On two of five tested Cubes with their respective carrier boards, Here3 stops working after the initial blue blinking series.
All tested with current, default parameters + 1Mbit, CAN, Plane/Copter
reducing CAN speed to 100k does not affect the issue.
NOT OK : (blinking blue, then LED’s go off, no CAN devices - if replugged, works fine)
/dev/serial/by-id/usb-Hex_ProfiCNC_CubeBlack_240028000C51363130363134-if00
/dev/serial/by-id/usb-Hex_ProfiCNC_CubeBlack_2C0043000551363037363632-if00
OK (just works)
/dev/serial/by-id/usb-Hex_ProfiCNC_CubeBlack_3D0046000851353430373938-if00
/dev/serial/by-id/usb-Hex_ProfiCNC_CubeBlack_35002B000D51363130363134-if00
/dev/serial/by-id/usb-Hex_ProfiCNC_CubeBlack_230026000D51363130363134-if00
The issue is not affected by using USB power(good cable) or a power module.
Odd things that make it work on “NOT OK” cubes:
1: BRD_BOOT_DELAY 700ms - 500 is too little, at 700ms it works just fine.
2: reconnecting the Here3 CAN cable after boot.

++++++++++++++++++++

=== Task instructions ===
Please continue the report above on the Here3 failing to start on some Cube boards, picking up after its last line.

++++++++++++++++++++

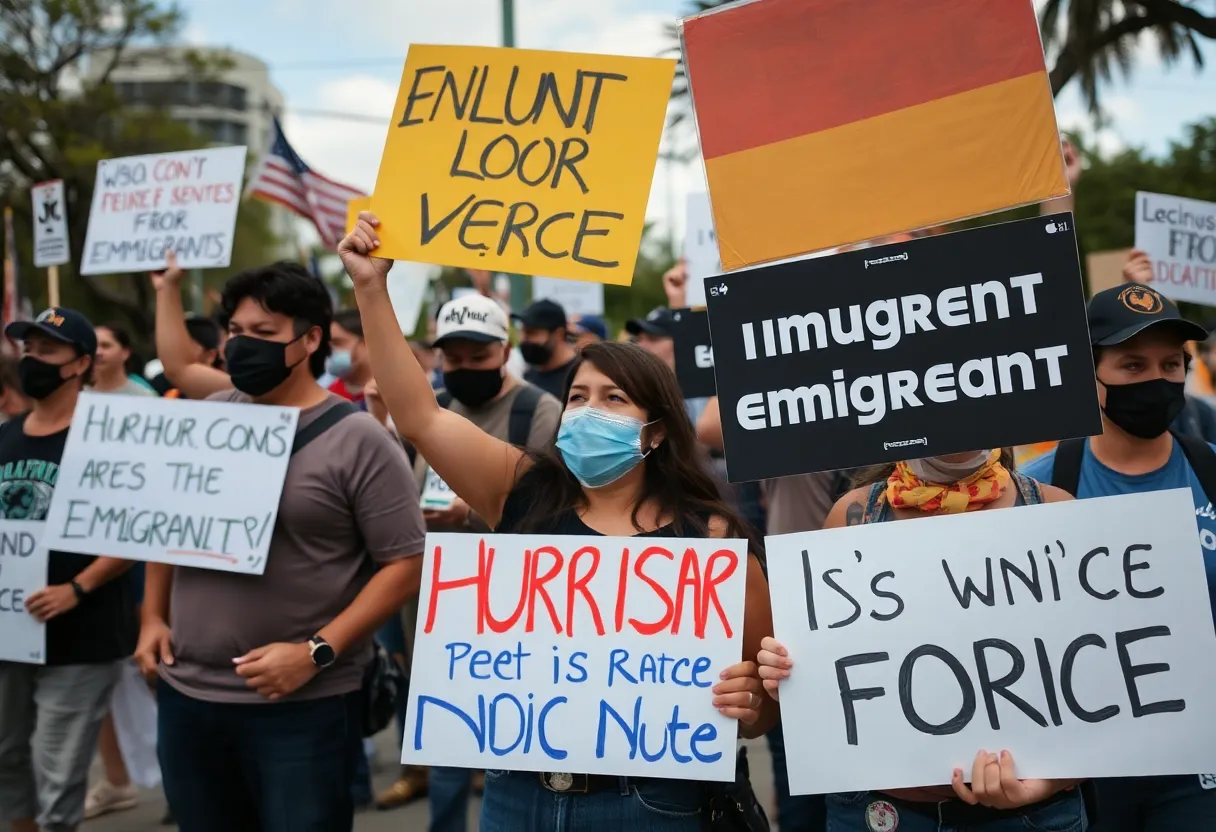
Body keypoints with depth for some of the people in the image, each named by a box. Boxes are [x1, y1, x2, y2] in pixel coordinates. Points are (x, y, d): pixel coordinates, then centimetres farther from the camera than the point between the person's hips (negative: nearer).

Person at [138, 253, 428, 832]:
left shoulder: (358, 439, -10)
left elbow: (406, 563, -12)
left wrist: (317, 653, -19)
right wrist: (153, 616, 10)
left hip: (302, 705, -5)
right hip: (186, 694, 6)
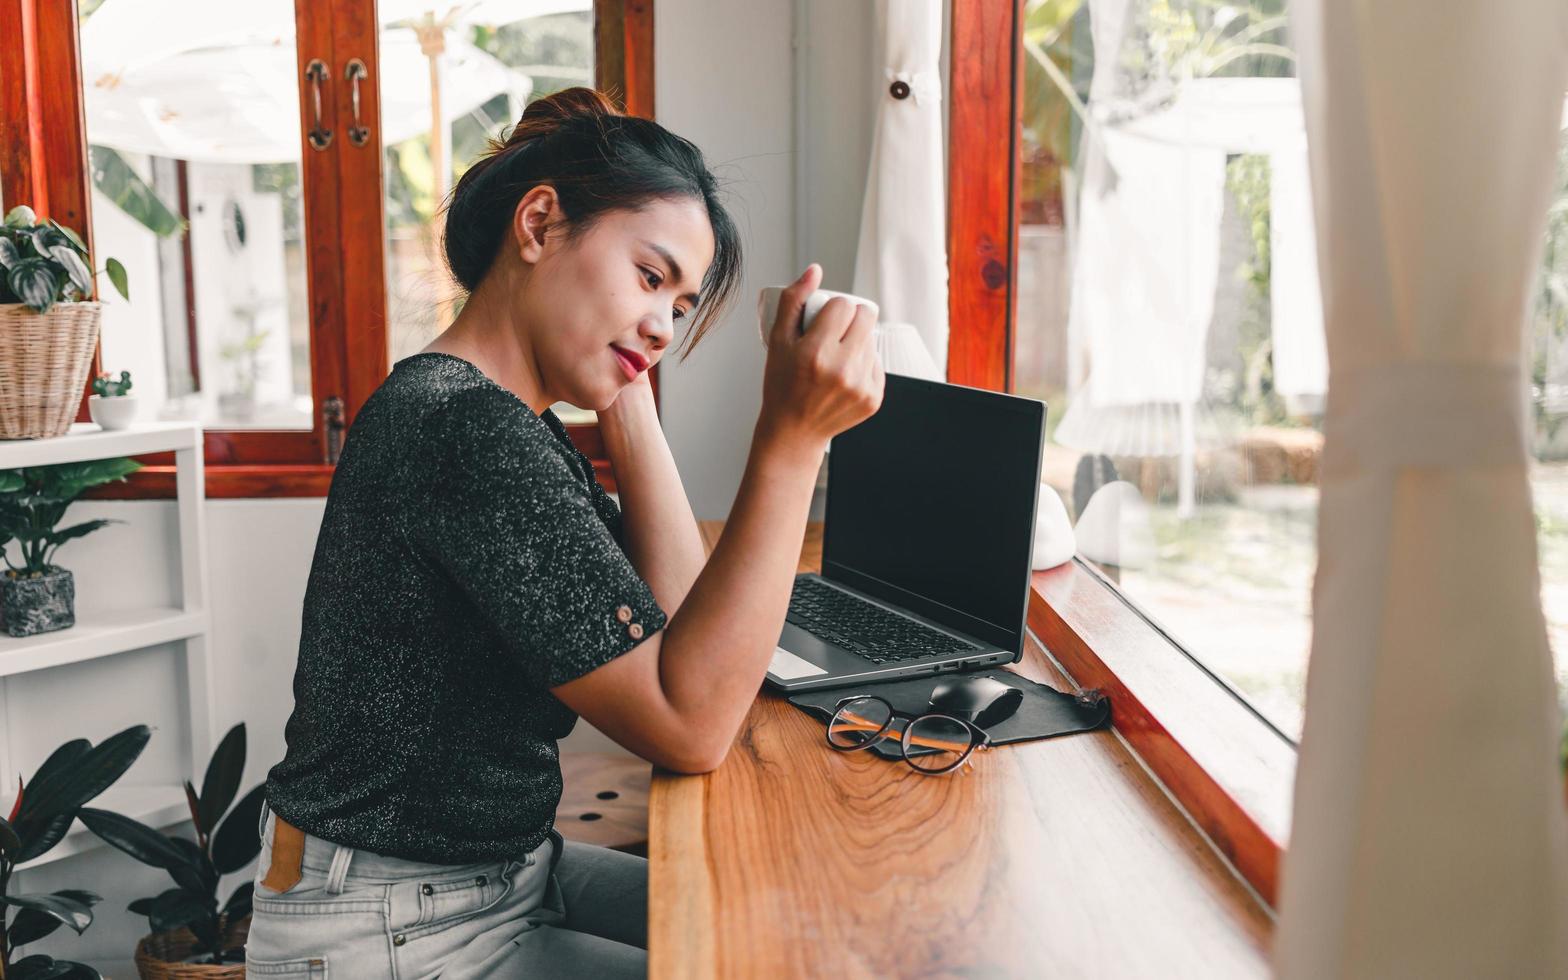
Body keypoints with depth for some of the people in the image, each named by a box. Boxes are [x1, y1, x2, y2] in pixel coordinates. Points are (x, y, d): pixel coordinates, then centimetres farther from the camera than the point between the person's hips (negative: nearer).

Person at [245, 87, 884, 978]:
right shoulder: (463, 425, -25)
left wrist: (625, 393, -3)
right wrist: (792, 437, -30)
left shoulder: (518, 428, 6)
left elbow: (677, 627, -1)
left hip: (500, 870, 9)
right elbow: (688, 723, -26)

++++++++++++++++++++

=== Solved exercise ===
3: I added a CAN analyzer interface to troubleshoot (no extra termination enabled) - just the presence of the CAN<>USB device makes it boot fine every time.
4: Powering the Here3 from a separate +5v
Right now you say “so this is brownout related”
So did I think too, checked voltage drop using oscilloscope but failed to find a real reason for the internal 3v3 components to brownout.
So I rigged a lab PSU to cause brownouts (to the Here3 only), I thought I could reveal poor or missing BOR design, but guess what - regardless of the type of brownout I caused, Here3 always recovered fully, and then got detected by the Cube/ardupilot.
So it remains a mystery why it fails to initialize properly on some boards, and that there are som many ways to work-around the issue.